§ **Page excerpt**
After more than a decade of advocacy, workplace accommodations for pregnant people are finally law as the Pregnant Workers Fairness Act (PWFA) takes effect.

The law, which passed Congress in December, requires that employers provide accommodations for pregnancy-related medical conditions— everything from pregnancy to childbirth to postpartum recovery.

It undoes a previous requirement that said employees must prove they should be accommodated. Instead, the onus will now be on employers to work in good faith with workers to provide accommodations.

The idea to expand protections dates back to 2011, when Dina Bakst, the cofounder and co-president of A Better Balance: The Work & Family Legal Center, realized pregnant workers who were turning to the organization for help were not sufficiently covered under existing law. It was an issue of racial equity — many were women of color working in low-paying jobs.

§ **Record set**
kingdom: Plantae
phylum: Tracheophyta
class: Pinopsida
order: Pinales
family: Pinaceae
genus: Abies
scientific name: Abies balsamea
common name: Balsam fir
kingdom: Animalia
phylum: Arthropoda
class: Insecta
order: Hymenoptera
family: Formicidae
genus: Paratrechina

§ **Tasks and exercises**
1 > Answer these questions about the Pregnant Workers Fairness Act article:
(a) In which month did the law pass Congress?
(b) Under the earlier requirement, who had to prove that accommodation was warranted?
(c) To what year does the idea to expand protections date back?
2 > Extend the article on the Pregnant Workers Fairness Act by writing the next paragraph.
The rows have nothing to do with the article.

§ **Outputs in order**
1 >
(a) December
(b) Employees
(c) 2011

2 >
Elizabeth Gedmark, the current vice president at A Better Balance said the road to passage was difficult because so few people knew anything about the issue. “What we heard so frequently was people said, ‘We had no idea this was a problem, that pregnant workers were falling through the gaps in the law,’” Gedmark said. “And then in the last 10 years, we still continued to hear that. We worked to raise awareness about it, but even now as we are making sure that people know about the PWFA, there are still some who don’t understand why it was necessary, who thought that it already was covered.”